### Exercise details
An exact copy of all the data is required, with pictures left out.

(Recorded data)
=-=-=-=-=

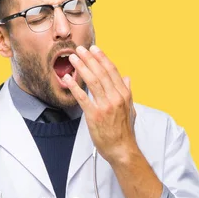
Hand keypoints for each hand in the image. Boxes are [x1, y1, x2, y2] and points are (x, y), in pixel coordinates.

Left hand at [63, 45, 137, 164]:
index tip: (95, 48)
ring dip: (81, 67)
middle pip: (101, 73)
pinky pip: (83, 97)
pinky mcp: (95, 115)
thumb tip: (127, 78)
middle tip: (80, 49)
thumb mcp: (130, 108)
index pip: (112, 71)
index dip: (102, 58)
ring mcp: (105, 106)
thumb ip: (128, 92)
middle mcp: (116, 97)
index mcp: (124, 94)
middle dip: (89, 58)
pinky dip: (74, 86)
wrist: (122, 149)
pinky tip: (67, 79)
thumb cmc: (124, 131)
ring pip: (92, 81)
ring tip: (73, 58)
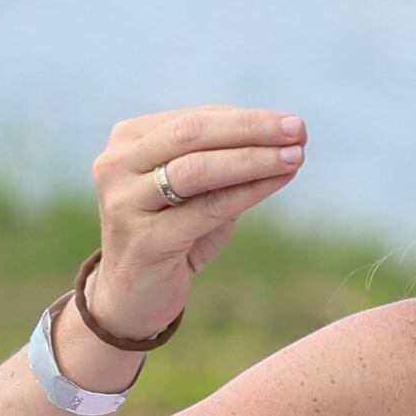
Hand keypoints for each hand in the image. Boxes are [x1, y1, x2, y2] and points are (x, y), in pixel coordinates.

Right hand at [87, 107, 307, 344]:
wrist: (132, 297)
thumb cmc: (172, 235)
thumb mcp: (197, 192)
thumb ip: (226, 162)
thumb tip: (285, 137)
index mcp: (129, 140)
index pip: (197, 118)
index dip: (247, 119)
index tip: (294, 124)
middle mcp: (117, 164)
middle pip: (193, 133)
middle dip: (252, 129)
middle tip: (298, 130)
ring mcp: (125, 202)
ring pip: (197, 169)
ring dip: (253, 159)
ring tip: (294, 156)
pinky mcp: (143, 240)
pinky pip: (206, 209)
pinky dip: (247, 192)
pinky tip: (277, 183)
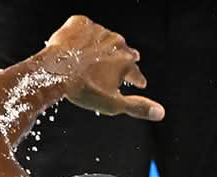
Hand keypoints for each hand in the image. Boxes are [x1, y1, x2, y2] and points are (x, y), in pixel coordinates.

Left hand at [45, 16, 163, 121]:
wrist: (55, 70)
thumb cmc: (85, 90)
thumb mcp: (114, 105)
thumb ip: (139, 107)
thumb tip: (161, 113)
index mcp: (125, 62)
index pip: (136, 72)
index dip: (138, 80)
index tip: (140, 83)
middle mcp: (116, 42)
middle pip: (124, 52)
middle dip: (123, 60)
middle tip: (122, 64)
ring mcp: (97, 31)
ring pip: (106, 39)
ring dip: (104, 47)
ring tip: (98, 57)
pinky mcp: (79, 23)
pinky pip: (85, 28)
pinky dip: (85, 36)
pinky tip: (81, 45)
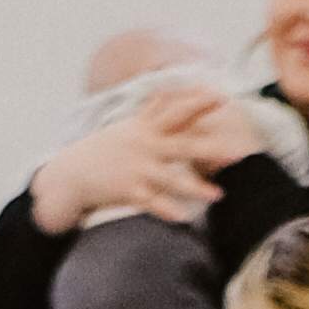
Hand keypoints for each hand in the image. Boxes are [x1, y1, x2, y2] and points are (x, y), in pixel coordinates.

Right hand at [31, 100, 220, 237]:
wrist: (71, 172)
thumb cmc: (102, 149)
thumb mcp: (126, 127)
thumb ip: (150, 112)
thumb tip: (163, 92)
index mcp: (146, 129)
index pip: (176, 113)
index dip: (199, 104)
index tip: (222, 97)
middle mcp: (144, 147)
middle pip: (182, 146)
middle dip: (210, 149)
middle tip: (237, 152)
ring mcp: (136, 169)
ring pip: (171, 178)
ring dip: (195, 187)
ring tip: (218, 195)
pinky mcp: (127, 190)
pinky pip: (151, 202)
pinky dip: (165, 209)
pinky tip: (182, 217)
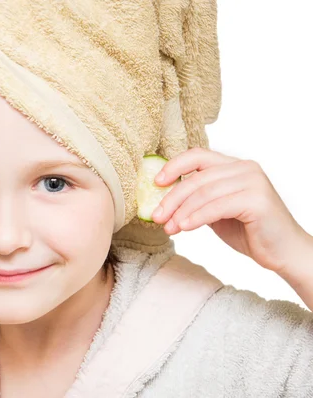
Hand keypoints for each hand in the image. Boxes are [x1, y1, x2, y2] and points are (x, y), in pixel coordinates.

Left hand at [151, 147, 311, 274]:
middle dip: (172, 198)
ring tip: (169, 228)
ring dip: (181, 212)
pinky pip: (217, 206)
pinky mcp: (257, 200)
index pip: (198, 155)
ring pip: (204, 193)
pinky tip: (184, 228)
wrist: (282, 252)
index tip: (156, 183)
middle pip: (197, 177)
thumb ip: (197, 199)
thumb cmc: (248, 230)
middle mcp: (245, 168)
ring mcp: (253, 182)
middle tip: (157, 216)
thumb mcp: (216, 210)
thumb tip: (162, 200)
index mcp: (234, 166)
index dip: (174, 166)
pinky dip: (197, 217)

=-=-=-=-=

### Written solution
Hand keypoints for each hand in the image. Boxes are [x1, y1, x2, y2] and points are (x, y), in pixel coordinates.

Left hand at [63, 45, 137, 164]:
index tip: (95, 48)
ring dip: (81, 67)
middle pip: (101, 73)
pinky pip: (83, 97)
pinky mcp: (95, 115)
thumb tip: (127, 78)
middle tip: (80, 49)
thumb mcp: (130, 108)
index pip: (112, 71)
index dip: (102, 58)
ring mcp: (105, 106)
thumb ip: (128, 92)
middle mcp: (116, 97)
index mcp: (124, 94)
middle dip: (89, 58)
pinky dip: (74, 86)
wrist: (122, 149)
pinky tip: (67, 79)
thumb cmc: (124, 131)
ring pip: (92, 81)
ring tip: (73, 58)
Hand keypoints for each hand in the image. Boxes are [x1, y1, x2, y2] and points are (x, y), in pixel coordinates.

Right hand at [87, 107, 307, 344]:
wrist: (132, 297)
thumb cmc: (172, 235)
thumb mcp: (197, 192)
thumb ip: (226, 162)
thumb tip: (285, 137)
index mcp: (129, 140)
index pip: (197, 118)
index dip: (247, 119)
index tip: (294, 124)
middle mcp: (117, 164)
middle pip: (193, 133)
middle dip: (252, 129)
middle tip: (298, 130)
ring mcp: (125, 202)
ring pip: (197, 169)
ring dip: (253, 159)
ring tip: (294, 156)
pinky mcp: (143, 240)
pinky pip: (206, 209)
pinky dip: (247, 192)
pinky tip: (277, 183)
Hand keypoints for each hand in the image. Boxes are [x1, y1, x2, y2] and points are (x, y), in pixel coordinates.

Left hand at [45, 16, 163, 121]:
wrist: (55, 70)
thumb cmc: (85, 90)
thumb mcp: (114, 105)
thumb ip: (139, 107)
thumb tip: (161, 113)
index mcp: (125, 62)
index pip: (136, 72)
index dip: (138, 80)
index tip: (140, 83)
middle mcp: (116, 42)
middle pip: (124, 52)
middle dip: (123, 60)
middle tip: (122, 64)
ring mcp: (97, 31)
ring pip: (106, 39)
ring dip: (104, 47)
ring tip: (98, 57)
pinky mcp: (79, 23)
pinky pip: (85, 28)
pinky dip: (85, 36)
pinky tip: (81, 45)
Hand keypoints for each hand in the image. Boxes are [x1, y1, x2, y2] and points are (x, y), in pixel coordinates.

Right hand at [31, 100, 220, 237]:
wrist: (71, 172)
thumb cmc: (102, 149)
thumb mcp: (126, 127)
thumb ip: (150, 112)
thumb tip: (163, 92)
index mcp: (146, 129)
index pip: (176, 113)
index dip: (199, 104)
index tip: (222, 97)
middle mcp: (144, 147)
middle pip: (182, 146)
middle dip: (210, 149)
middle tip: (237, 152)
ring mcp: (136, 169)
ring pip: (171, 178)
ring dip: (195, 187)
ring tip: (218, 195)
pinky mcp: (127, 190)
pinky pip: (151, 202)
pinky dip: (165, 209)
pinky tip: (182, 217)
Hand keypoints for each hand in the image. Boxes are [x1, y1, x2, y2] and points are (x, y), in pixel coordinates.

Left hand at [151, 147, 311, 274]:
middle dip: (172, 198)
ring tip: (169, 228)
ring dip: (181, 212)
pinky pip: (217, 206)
pinky mcp: (257, 200)
index pip: (198, 155)
ring pip: (204, 193)
pinky tip: (184, 228)
wrist: (282, 252)
index tip: (156, 183)
middle pip: (197, 177)
thumb ip: (197, 199)
thumb cmc: (248, 230)
middle mcp: (245, 168)
ring mcp: (253, 182)
middle tip: (157, 216)
thumb mcp: (216, 210)
thumb tip: (162, 200)
index mcp: (234, 166)
index dip: (174, 166)
pinky dip: (197, 217)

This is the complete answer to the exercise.